Last Man In House to Switch Cassettes

I am the last man in the house to switch cassettes and it allowed me to switch wheels in preparation for building a wheel with a new rim. Commuting is a bit of wear and tear on the equipment.

Cassette Cog Lockring Removal and Installation

Shimano®, Campagnolo®, Sun Tour®, Sun Race®, Chris King®, DT-Hugi®, and other brands.


If your cogs look like this, you probably have a lockring type cassette.

With the modern cassette cog systems, all cogs are fitted with splines. Cogs slide onto the freehub body and are held in place by a lockring. The lockring sits outward from the smallest cog. Look for the word, “LOCK”, and an arrow on the lockring indicating direction to turn for locking. Turn the lockring counter-clockwise, the opposite way of the arrow, to loosen it. There may be a loud noise when the lockring breaks loose. There is often knurling under the lockring to help keep it in place, and this knurling makes noise when the ring is loosened or tightened.

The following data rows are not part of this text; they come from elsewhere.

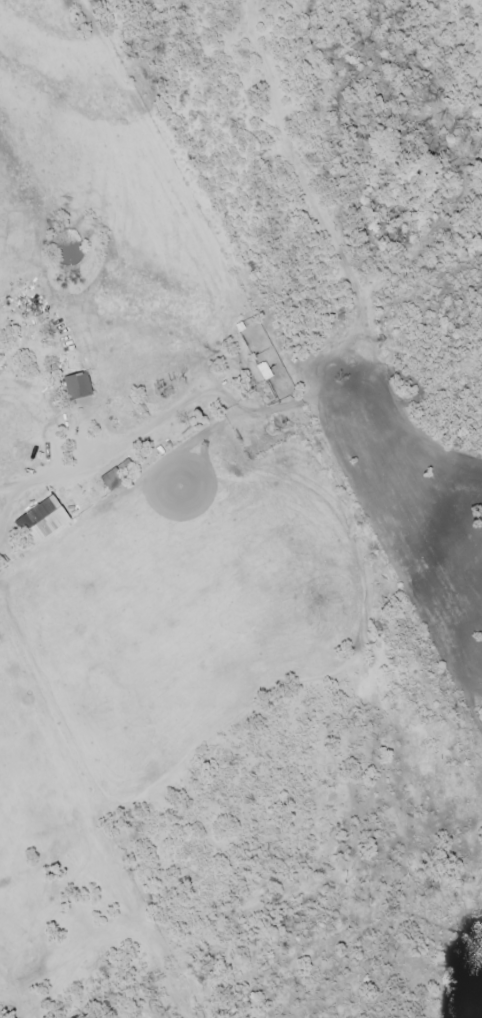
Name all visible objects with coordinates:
building: (77, 387)
road: (107, 462)

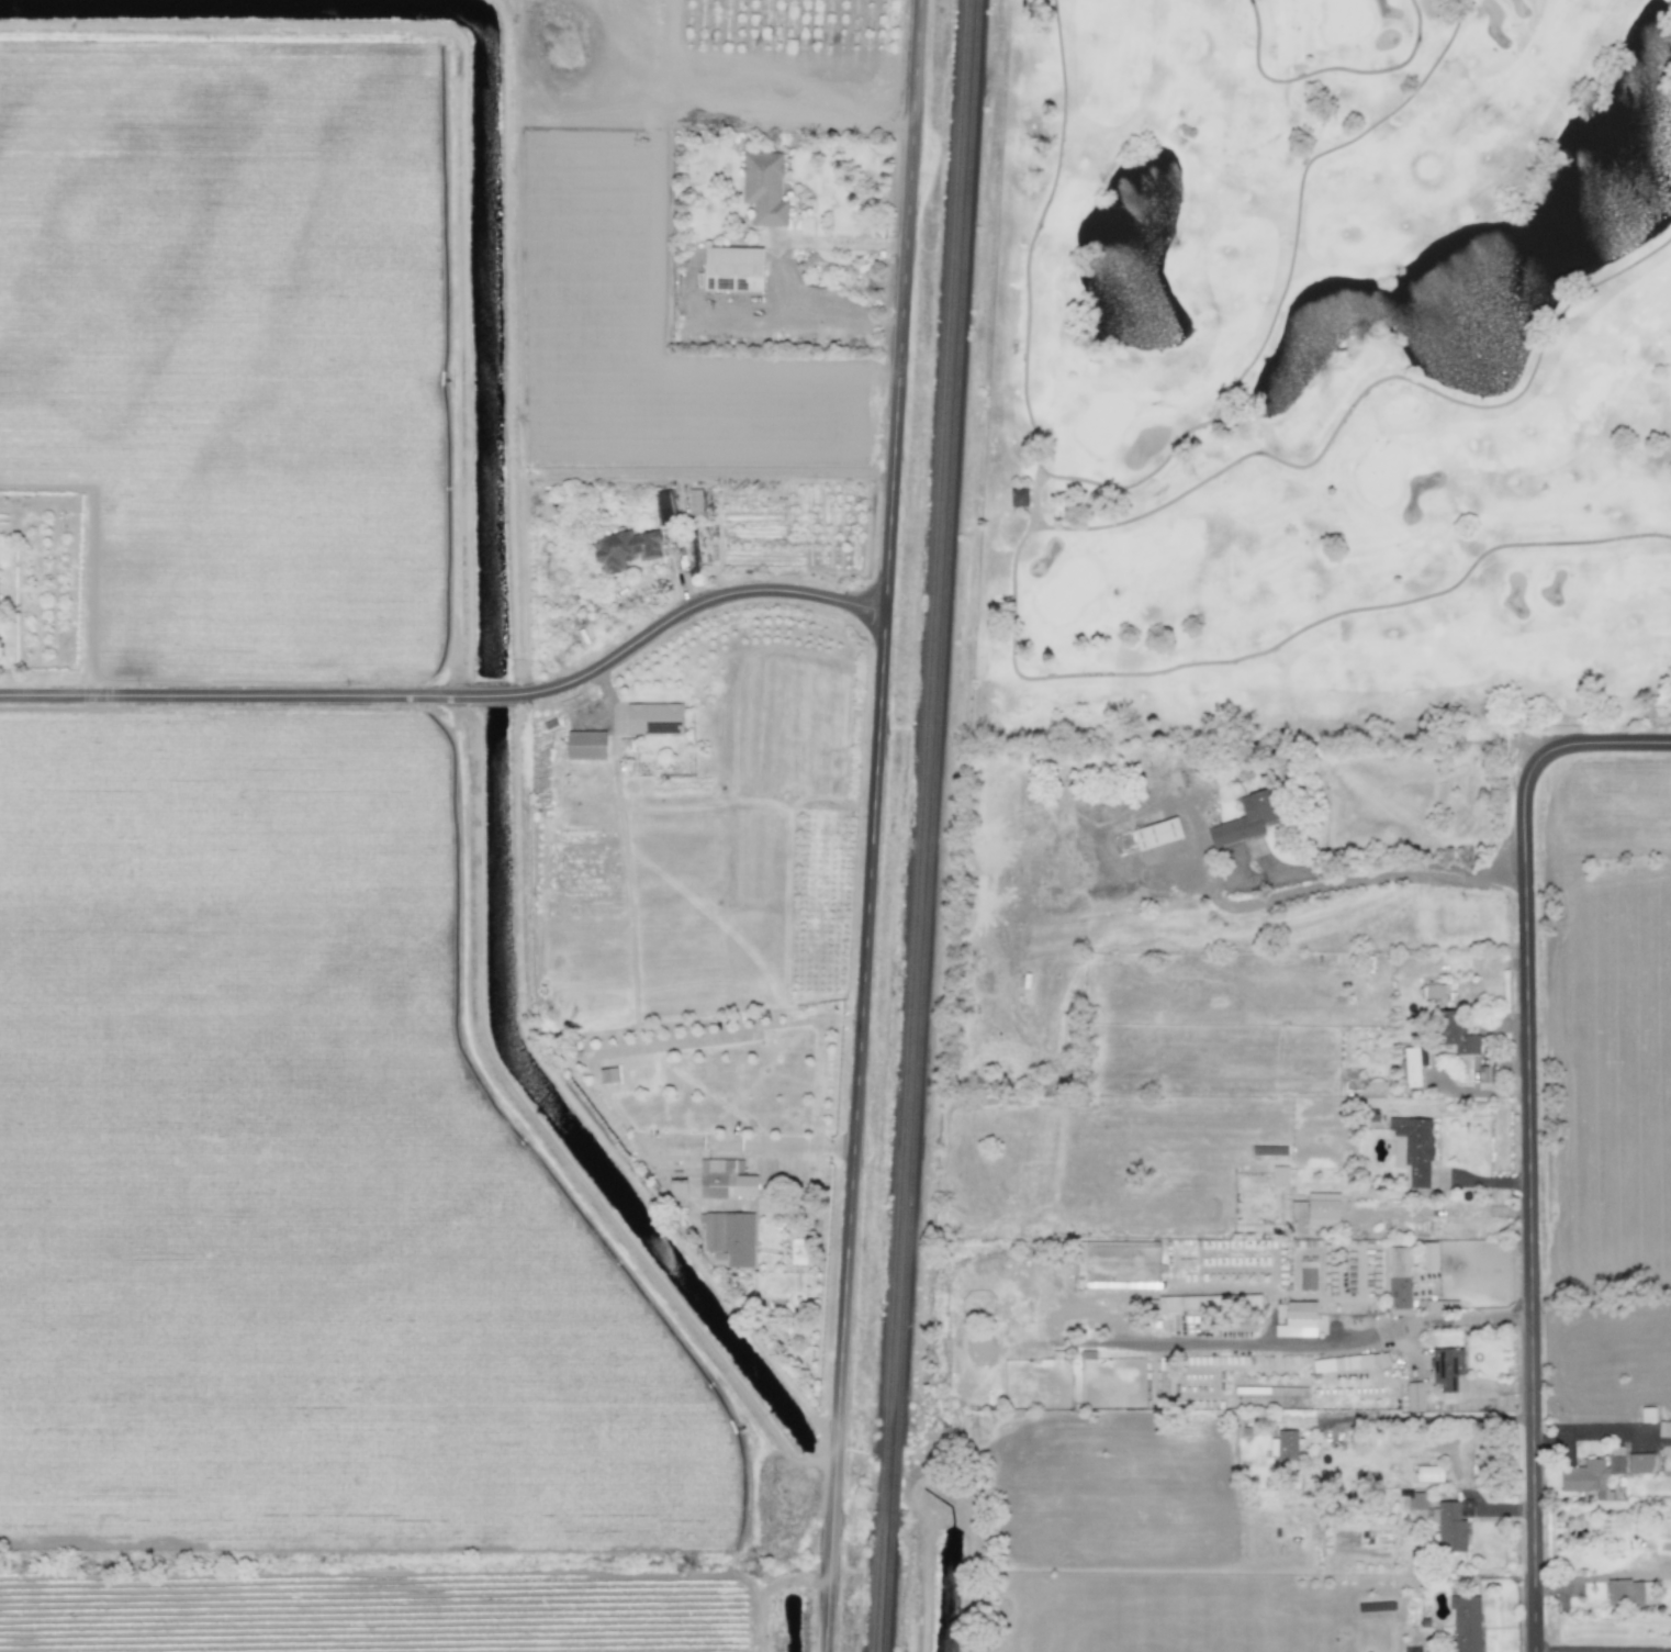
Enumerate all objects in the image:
building: (764, 188)
road: (837, 242)
building: (733, 269)
road: (792, 318)
road: (890, 320)
park: (1325, 385)
building: (1018, 497)
building: (664, 502)
building: (625, 549)
road: (458, 697)
building: (654, 718)
railway: (925, 723)
railway: (940, 723)
road: (1623, 742)
building: (585, 744)
building: (1245, 820)
road: (877, 826)
building: (1158, 834)
road: (1334, 871)
building: (1434, 991)
building: (1457, 1038)
building: (1411, 1065)
building: (608, 1075)
building: (1412, 1149)
building: (1280, 1176)
building: (724, 1180)
road: (1530, 1183)
building: (677, 1190)
building: (1323, 1208)
building: (728, 1238)
building: (1427, 1256)
building: (1307, 1273)
building: (1398, 1280)
building: (1208, 1303)
building: (1442, 1306)
building: (1301, 1321)
road: (1307, 1345)
building: (1351, 1362)
building: (1446, 1368)
road: (1420, 1373)
road: (1523, 1390)
road: (1486, 1393)
building: (1246, 1395)
building: (1414, 1396)
building: (1648, 1414)
road: (1428, 1419)
building: (1664, 1429)
building: (1284, 1445)
building: (1616, 1461)
building: (1639, 1463)
building: (1428, 1473)
railway: (897, 1477)
railway: (888, 1478)
building: (1587, 1478)
building: (1416, 1500)
building: (1450, 1523)
railway: (882, 1580)
railway: (891, 1580)
building: (1625, 1593)
building: (1466, 1624)
road: (1604, 1649)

Mount bike in repair stand and remove rear wheel from bike.

a. Remove quick release skewer.

b. Inspect cassette and select correct type of remover.

c. Engage remover into splines/notches.

d. Install quick release skewer and install skewer nut on outside of remover.

e. Snug skewer nut against remover. Skewer acts as a holding device for freewheel removal tool.

f. Hold cogs in clockwise direction with sprocket chain whip tool. Turn remover counter-clockwise, using a large adjustable wrench, the hex end of another Park Tool sprocket chain whip tool SR-1, or the Park Tool freewheel wrench FRW-1. It will require force to remove the lockring. Expect to hear a loud clicking sound as the locking teeth of the lockring separate.